START Material shown

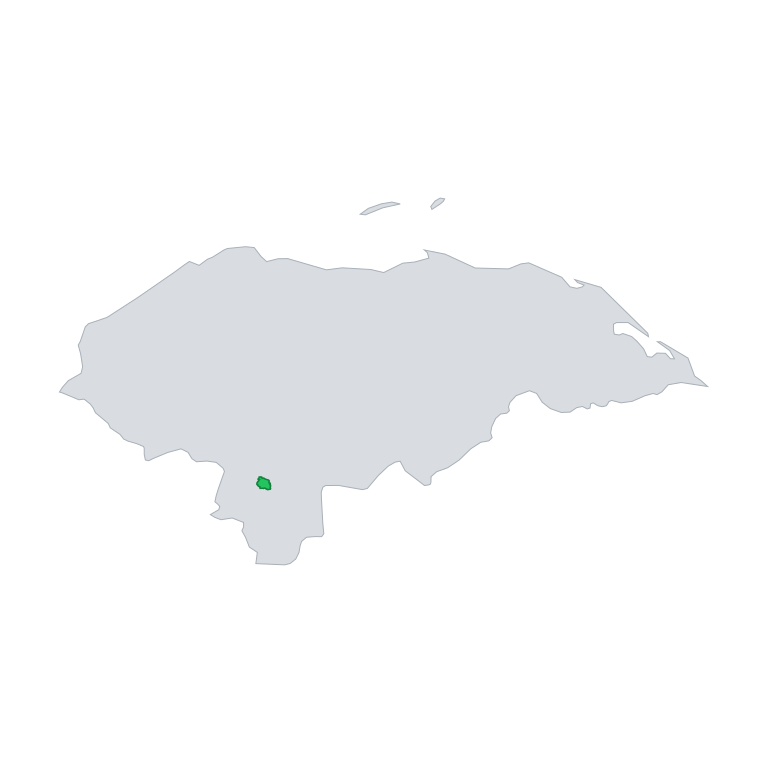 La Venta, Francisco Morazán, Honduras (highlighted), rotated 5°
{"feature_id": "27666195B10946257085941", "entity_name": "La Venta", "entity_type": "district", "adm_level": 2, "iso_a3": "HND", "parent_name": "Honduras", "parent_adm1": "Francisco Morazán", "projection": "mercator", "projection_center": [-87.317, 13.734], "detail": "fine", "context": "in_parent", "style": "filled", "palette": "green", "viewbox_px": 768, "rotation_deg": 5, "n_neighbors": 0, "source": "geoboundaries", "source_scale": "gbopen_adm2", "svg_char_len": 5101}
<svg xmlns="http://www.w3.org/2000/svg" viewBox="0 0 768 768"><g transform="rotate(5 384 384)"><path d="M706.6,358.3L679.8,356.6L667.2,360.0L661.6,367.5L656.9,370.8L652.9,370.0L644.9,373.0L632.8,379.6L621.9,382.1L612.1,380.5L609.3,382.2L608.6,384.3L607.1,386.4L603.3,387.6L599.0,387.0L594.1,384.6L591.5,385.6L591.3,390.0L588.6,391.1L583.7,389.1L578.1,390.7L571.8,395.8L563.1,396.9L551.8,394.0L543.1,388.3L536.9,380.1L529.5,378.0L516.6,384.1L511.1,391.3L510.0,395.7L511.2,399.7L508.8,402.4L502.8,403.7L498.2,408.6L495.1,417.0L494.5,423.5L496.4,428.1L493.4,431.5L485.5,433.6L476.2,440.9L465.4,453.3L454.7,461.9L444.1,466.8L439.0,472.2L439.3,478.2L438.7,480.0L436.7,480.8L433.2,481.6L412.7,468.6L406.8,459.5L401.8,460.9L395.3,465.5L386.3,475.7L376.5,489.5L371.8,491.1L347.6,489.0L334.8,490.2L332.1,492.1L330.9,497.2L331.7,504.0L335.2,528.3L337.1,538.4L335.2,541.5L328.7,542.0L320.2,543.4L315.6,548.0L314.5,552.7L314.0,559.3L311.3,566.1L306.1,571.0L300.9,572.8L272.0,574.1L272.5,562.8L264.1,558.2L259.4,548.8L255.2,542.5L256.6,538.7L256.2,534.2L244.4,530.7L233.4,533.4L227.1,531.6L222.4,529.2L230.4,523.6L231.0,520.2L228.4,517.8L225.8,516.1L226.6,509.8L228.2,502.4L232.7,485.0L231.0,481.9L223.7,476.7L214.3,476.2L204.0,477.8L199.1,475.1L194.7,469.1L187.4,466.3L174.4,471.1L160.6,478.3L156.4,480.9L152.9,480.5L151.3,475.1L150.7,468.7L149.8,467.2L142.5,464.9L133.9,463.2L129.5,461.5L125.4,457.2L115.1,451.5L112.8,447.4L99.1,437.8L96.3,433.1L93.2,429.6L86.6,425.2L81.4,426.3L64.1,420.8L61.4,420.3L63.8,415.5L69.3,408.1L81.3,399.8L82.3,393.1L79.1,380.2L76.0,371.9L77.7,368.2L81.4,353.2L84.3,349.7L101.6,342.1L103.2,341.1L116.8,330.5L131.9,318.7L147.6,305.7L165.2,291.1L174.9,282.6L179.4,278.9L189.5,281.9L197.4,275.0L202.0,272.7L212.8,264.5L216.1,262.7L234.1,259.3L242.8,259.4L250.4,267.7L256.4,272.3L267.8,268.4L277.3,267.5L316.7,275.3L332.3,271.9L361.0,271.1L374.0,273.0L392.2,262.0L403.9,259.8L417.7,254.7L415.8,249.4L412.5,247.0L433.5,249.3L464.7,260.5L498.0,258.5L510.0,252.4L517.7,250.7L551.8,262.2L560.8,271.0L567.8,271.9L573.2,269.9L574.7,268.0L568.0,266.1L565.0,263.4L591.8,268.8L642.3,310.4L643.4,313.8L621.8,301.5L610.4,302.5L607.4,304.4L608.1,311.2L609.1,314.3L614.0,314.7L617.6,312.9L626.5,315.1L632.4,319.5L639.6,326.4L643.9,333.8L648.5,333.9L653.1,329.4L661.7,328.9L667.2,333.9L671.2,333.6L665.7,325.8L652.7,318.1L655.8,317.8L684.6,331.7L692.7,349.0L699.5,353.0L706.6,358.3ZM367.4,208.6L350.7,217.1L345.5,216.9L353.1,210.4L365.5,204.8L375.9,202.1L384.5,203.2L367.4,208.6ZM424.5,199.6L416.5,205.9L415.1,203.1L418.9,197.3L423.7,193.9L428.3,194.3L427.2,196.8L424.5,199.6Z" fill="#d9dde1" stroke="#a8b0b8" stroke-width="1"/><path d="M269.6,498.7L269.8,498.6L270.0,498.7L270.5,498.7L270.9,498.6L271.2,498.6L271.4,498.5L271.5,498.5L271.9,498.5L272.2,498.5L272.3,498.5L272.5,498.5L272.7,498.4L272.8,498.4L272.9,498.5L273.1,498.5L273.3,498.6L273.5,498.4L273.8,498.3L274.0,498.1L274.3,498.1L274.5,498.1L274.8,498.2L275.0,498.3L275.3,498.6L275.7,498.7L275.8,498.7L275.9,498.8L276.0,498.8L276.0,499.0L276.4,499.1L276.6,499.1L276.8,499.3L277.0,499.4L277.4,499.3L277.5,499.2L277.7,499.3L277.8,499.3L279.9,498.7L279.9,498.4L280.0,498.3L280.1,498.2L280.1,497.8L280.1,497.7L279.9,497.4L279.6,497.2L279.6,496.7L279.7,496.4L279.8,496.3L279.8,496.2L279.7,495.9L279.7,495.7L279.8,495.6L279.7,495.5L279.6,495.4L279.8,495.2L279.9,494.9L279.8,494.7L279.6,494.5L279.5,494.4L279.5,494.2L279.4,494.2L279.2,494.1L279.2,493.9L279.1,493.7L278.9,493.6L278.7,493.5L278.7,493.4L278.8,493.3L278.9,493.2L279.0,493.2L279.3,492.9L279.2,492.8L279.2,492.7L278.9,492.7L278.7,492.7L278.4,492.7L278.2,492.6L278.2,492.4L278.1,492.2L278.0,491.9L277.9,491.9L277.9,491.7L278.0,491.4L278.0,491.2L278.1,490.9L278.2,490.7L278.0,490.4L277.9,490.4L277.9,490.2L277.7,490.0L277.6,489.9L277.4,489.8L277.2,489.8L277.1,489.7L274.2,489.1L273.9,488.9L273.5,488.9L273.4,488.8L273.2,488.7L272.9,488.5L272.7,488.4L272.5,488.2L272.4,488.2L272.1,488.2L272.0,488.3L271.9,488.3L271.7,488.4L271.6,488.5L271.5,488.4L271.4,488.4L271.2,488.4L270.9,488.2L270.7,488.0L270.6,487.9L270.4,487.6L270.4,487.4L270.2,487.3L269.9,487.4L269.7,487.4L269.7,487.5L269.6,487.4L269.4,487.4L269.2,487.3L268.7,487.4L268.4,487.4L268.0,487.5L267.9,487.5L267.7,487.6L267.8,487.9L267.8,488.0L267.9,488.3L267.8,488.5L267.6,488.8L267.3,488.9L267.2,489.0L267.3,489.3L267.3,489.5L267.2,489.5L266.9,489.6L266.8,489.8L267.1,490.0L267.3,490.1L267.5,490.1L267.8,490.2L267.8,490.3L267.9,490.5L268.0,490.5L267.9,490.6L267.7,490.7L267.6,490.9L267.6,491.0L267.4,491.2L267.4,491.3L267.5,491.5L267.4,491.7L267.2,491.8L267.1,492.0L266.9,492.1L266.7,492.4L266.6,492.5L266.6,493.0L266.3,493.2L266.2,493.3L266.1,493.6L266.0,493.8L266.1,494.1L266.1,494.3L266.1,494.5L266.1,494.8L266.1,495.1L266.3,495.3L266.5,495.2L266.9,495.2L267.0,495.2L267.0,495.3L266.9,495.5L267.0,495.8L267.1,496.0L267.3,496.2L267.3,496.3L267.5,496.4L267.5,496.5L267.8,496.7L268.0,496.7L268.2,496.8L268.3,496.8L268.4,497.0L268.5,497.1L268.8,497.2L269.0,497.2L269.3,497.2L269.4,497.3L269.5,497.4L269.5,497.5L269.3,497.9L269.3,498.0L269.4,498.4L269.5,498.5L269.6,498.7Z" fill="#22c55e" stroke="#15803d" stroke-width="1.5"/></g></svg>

END Material shown
START Material shown

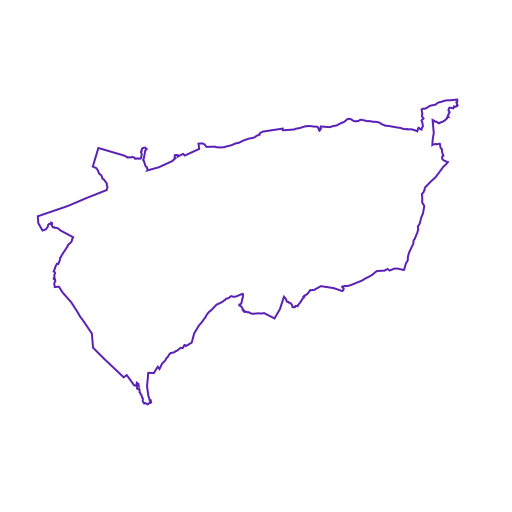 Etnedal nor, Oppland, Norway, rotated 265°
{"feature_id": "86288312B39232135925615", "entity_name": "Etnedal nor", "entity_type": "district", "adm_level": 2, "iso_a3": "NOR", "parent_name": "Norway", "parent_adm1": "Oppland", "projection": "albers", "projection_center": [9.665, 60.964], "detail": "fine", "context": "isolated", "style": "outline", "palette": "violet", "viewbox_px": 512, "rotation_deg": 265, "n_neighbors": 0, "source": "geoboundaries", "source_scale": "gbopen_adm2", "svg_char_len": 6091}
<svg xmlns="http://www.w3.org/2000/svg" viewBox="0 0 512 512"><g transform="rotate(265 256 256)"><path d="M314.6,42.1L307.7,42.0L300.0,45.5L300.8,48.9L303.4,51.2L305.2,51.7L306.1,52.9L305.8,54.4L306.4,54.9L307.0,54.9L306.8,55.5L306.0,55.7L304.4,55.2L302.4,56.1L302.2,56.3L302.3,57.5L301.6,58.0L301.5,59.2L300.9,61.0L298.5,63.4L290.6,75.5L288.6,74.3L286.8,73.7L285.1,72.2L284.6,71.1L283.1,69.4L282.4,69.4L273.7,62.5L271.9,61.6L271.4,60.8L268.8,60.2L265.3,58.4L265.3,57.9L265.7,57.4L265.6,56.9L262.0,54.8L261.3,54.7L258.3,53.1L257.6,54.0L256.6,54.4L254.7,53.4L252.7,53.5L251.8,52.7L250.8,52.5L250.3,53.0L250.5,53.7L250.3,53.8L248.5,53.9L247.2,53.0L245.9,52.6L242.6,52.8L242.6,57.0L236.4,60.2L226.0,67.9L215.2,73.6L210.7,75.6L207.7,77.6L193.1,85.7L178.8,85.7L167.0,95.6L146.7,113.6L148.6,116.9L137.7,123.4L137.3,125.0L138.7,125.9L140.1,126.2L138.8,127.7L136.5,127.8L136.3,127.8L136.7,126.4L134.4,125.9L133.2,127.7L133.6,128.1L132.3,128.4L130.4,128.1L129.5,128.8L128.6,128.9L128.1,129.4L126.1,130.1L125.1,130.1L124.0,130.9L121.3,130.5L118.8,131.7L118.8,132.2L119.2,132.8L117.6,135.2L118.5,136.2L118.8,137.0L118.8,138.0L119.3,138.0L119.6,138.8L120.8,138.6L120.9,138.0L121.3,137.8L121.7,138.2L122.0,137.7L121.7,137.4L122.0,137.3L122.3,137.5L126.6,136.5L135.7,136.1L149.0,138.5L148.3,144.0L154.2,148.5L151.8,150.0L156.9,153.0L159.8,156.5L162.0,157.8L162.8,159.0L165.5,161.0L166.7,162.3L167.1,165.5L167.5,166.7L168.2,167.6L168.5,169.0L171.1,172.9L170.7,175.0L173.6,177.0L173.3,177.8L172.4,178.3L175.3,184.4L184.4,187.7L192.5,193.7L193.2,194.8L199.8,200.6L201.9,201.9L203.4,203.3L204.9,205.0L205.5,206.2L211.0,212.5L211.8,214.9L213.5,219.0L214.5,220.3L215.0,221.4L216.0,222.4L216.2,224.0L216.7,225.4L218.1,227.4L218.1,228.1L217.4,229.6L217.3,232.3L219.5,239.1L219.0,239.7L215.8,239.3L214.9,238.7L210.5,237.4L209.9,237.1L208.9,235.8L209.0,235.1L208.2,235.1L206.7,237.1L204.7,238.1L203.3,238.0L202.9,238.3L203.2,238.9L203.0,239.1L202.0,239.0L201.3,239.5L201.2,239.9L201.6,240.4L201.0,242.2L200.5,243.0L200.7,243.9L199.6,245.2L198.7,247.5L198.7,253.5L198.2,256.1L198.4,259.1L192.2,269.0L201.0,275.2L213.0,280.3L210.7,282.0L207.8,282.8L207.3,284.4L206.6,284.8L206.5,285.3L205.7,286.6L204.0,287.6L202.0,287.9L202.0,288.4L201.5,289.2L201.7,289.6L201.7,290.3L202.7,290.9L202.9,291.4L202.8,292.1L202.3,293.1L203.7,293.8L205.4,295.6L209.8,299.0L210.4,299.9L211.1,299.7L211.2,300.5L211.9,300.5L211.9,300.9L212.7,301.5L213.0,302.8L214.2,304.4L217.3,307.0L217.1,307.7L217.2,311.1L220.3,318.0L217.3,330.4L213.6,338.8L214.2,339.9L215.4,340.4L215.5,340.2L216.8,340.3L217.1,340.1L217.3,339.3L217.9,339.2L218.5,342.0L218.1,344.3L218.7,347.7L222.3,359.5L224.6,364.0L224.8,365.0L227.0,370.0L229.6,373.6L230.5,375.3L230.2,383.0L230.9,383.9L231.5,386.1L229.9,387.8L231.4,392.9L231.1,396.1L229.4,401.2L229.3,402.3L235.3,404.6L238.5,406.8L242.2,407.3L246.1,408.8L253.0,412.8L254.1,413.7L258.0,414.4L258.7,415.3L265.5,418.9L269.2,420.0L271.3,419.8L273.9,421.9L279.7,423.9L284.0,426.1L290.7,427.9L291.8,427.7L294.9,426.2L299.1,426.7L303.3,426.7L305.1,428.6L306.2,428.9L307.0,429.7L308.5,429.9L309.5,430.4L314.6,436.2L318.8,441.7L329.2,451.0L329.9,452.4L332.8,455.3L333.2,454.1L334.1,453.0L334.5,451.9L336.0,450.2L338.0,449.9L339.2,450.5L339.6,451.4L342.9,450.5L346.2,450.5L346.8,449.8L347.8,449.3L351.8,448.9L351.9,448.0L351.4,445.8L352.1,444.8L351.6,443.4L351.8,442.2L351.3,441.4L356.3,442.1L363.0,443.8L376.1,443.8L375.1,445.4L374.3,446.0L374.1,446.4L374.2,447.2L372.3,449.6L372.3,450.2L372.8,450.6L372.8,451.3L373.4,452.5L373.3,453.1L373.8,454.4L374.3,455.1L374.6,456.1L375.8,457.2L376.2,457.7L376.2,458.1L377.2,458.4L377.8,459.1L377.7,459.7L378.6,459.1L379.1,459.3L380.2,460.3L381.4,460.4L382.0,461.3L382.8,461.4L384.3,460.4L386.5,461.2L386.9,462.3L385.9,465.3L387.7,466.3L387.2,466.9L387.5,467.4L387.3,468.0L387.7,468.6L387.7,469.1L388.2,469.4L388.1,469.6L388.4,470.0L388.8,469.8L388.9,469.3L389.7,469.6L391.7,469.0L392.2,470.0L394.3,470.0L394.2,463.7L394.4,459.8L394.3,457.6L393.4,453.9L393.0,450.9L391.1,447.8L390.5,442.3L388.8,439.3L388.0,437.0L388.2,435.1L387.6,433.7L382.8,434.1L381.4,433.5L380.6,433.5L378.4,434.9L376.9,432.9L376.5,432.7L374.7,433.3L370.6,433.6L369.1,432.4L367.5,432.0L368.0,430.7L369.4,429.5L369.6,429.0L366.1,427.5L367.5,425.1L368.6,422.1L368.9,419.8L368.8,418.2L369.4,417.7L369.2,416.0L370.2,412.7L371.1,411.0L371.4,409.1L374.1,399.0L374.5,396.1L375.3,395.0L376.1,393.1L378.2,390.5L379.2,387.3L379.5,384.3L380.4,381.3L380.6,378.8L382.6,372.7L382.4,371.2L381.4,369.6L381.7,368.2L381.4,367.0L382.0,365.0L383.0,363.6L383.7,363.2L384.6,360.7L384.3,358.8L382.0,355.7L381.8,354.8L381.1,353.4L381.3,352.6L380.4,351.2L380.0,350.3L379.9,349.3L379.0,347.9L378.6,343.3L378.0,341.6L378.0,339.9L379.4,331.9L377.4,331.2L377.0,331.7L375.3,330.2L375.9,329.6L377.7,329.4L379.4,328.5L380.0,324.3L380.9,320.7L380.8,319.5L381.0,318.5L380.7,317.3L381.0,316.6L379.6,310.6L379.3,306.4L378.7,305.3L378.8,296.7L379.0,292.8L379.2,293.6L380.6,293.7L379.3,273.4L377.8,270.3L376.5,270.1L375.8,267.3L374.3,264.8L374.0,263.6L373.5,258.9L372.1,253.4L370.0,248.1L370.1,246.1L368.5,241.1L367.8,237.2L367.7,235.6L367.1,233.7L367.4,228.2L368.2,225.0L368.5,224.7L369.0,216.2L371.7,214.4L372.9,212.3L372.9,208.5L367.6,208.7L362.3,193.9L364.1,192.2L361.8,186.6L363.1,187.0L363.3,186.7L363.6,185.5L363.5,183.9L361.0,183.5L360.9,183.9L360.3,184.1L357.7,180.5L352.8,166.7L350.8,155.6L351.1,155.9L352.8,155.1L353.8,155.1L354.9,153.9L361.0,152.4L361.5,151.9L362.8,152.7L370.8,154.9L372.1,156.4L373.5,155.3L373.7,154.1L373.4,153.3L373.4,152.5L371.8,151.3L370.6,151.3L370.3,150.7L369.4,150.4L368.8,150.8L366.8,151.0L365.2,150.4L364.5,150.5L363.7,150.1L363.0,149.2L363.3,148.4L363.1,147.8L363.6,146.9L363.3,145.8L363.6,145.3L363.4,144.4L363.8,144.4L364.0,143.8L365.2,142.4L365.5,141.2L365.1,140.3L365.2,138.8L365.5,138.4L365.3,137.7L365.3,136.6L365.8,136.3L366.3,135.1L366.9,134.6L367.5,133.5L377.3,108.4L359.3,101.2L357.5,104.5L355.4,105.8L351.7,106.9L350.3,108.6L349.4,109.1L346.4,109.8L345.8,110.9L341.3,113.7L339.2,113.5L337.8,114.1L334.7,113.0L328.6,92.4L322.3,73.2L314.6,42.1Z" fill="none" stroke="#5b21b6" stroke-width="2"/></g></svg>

END Material shown

Task: Which lines of the data above contain the string "fine"? Copy out each such line in full, treating uppercase and lowercase letters as distinct.

Right answer:
{"feature_id": "27666195B10946257085941", "entity_name": "La Venta", "entity_type": "district", "adm_level": 2, "iso_a3": "HND", "parent_name": "Honduras", "parent_adm1": "Francisco Morazán", "projection": "mercator", "projection_center": [-87.317, 13.734], "detail": "fine", "context": "in_parent", "style": "filled", "palette": "green", "viewbox_px": 768, "rotation_deg": 5, "n_neighbors": 0, "source": "geoboundaries", "source_scale": "gbopen_adm2", "svg_char_len": 5101}
{"feature_id": "86288312B39232135925615", "entity_name": "Etnedal nor", "entity_type": "district", "adm_level": 2, "iso_a3": "NOR", "parent_name": "Norway", "parent_adm1": "Oppland", "projection": "albers", "projection_center": [9.665, 60.964], "detail": "fine", "context": "isolated", "style": "outline", "palette": "violet", "viewbox_px": 512, "rotation_deg": 265, "n_neighbors": 0, "source": "geoboundaries", "source_scale": "gbopen_adm2", "svg_char_len": 6091}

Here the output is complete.